— Description of the task —
All lines from the one containing "the city building at point (57, 196)" to the end of the listing below are to be reproduced exactly, and no others.

— Data supplied —

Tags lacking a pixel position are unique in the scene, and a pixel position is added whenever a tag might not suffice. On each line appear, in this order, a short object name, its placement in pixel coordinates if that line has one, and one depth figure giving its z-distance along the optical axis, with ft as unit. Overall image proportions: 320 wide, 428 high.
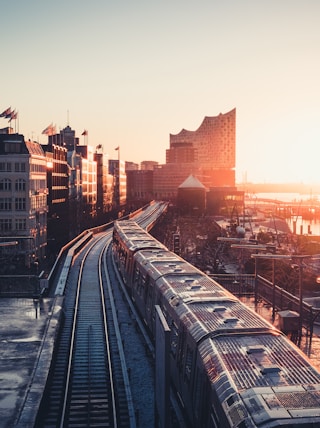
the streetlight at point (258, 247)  85.31
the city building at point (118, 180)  519.60
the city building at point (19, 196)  183.93
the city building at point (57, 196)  228.84
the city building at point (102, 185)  401.08
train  32.94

— Problem solution —
the city building at point (57, 196)  228.84
the city building at point (102, 185)  401.08
train  32.94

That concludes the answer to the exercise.